三十六名文书到齐之后,杨萧长甩着袖袍坐下,挑眉说道“我说徐凉啊,眼下离子时还早,你这时候把我们都叫来,不会是陪你干坐闲聊的吧?”
“杨老料事如神,请各位前来,的确是想要闲聊。”我说道。
“如果只是闲聊,那老夫觉得就没必要了,浪费彼此时间,你改变不了结局。”杨萧长说道。
“各位都是我的前辈,能当上三十六城的文书,说明大家都是读书人,我们读书人心中应该有一团火,看到不公的事情,哪怕自己无能为力,也总得想着要改变,让耕者有其田,居者有其屋,劳者有其得,病者有其医,不然圣贤著书立说意义何在?”我问道。
“哼,徐凉,都这时候了你还跟我们玩这套陈词滥调,意义何在?”杨萧长身旁的那名中年文书反问。
“我们吃过的盐比你吃过的米都要多,一个乳臭未干的新人,仗着有人保你到这个位置,对我们发号施令,你也不撒泡尿瞧瞧自己是什么东西!你还想要改变现状,你还想要给穷人讨说法,不夜城的财库被你耗光之后,那些穷人有对你感恩戴德吗,现在连基本俸禄都发不出,谁会跟你?”林霍说道。
杨萧长抚须说道“年轻人心中有一把火是好事,但做事还要循规蹈矩的,凭你一人之力想要改变世界,不是痴人说梦是什么,我们不是没有给过你机会。”
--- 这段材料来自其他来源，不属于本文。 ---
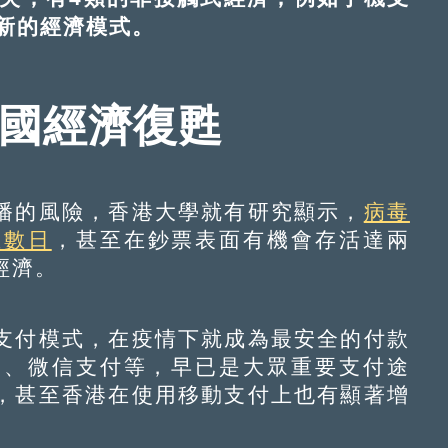
新的經濟模式。
中國經濟復甦
的風險，香港大學就有研究顯示，
病毒
至數日
，甚至在鈔票表面有機會存活達兩
經濟。
付模式，在疫情下就成為最安全的付款
寶、微信支付等，早已是大眾重要支付途
，甚至香港在使用移動支付上也有顯著增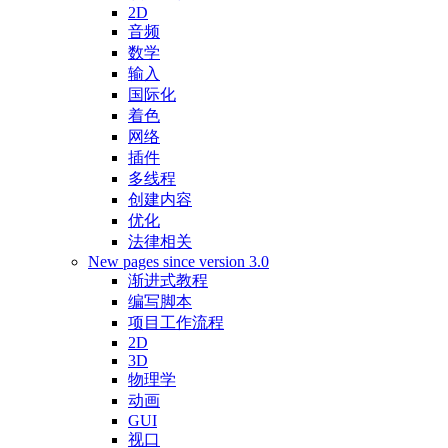
2D
音频
数学
输入
国际化
着色
网络
插件
多线程
创建内容
优化
法律相关
New pages since version 3.0
渐进式教程
编写脚本
项目工作流程
2D
3D
物理学
动画
GUI
视口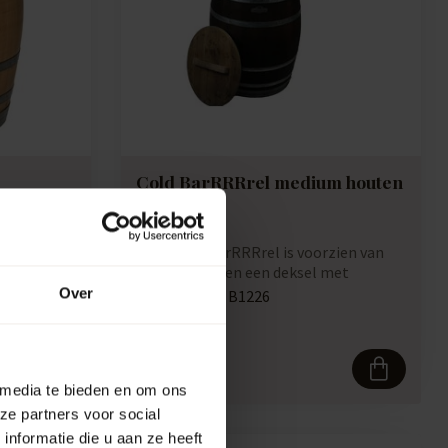
Cold BarRRRrel medium houten
regenton
 is
olie of
Deze Cold BarRRRrel is voorzien van
een kraantje en een deksel met
handvat. Zo k...
Over
Artikelcode:
B1226
Vergelijk
245,00
 media te bieden en om ons
ze partners voor social
nformatie die u aan ze heeft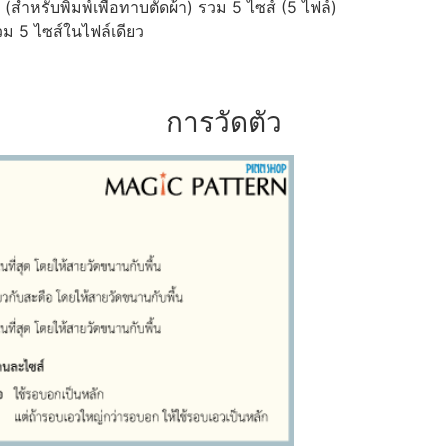
ำหรับพิมพ์เพื่อทาบตัดผ้า) รวม 5 ไซส์ (5 ไฟล์)
ม 5 ไซส์ในไฟล์เดียว
การวัดตัว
“给机会不中用,那就说明,五城十二楼不需要你这样的人。”一名年老的文书说道。
“我这没想到你叫我们来竟然是想要聊这些。”杨萧长摇了摇头说道。“徐凉,我调查过你的身世。”
“哦?查出了什么?”我问道。
杨萧长说道“你祖上七代是文武举人,之后世代读书,你太爷爷是跟随军阀打仗,因为阻止同僚破城之后的奸淫掳掠行为被打成残疾,回乡之后郁郁而终,你爷爷戎马伴生,为了帮村里人出头挑杀恶霸,却被他帮的人出卖入狱,积怨成疾而死,而你父亲,为了保全所谓的山区矿脉,被结拜兄弟坑杀,连你娘好像也是因为得罪了权贵,最后没钱治病病死的,你有没有想过,你们家族世代如此,为的是什么,正义吗?付出了几代人生命的代价,改变了什么吗?”
我眼中噙光,摇了摇头。
“所以说嘛,你改变不了什么。”林霍说道。“也亏你没有后人,不然你们家这基因代代延续下去,只会成为刺头。”
“我不同意你们说的,徐凉哥的家族世代做的事情都是对的!”一直安静坐在我旁边的屠火罗叶说道。
“都是对的为什么所有人都反对他,都是对的所以世代先祖都英年早逝吗?”林霍说着摊开手笑了起来。“真是笑话,我看我们也没必要坐在这里讨论这些无聊的问题了,道不同不相为谋,子时一到,你想办法怎么走出这屋子吧。”
“各位稍安勿躁。”我看向身旁的屠火罗叶说道“让人把我准备好的茶水端来吧。”
“我看不必了。”杨萧长说着站起来。“你的茶水老夫喝不惯,太清廉。”
“我劝杨老最好是回到自己的座位。”我语气平和道。
“哼,你也不看看自己是什么东西,如今老夫已入神隐,你以为你拦得住我吗?”
“不仅是杨老,我们三十六城的文书全部都已经入神隐。”林霍得意道。“修道而已,不过如此。”
“看来神隐境让你们对自己的实力产生了错觉。”我说道。“两个月的时间,从肉身老成、经脉闭塞的凡人修炼到神隐境,别说是你们,就算六大派最顶级的天才也不可能。”
“可不可能,一试便知!”
林霍说着看向桌上的一支笔,以气御笔向我射来。
我端坐在首座上纹丝不动,笔尖临近我的眉心时却突然停了下来。
只见杨萧长五指张开隔空御笔,接着猛然发力将笔折回,林霍猛然低头,笔身擦过林霍的头皮直接穿透身后的墙体。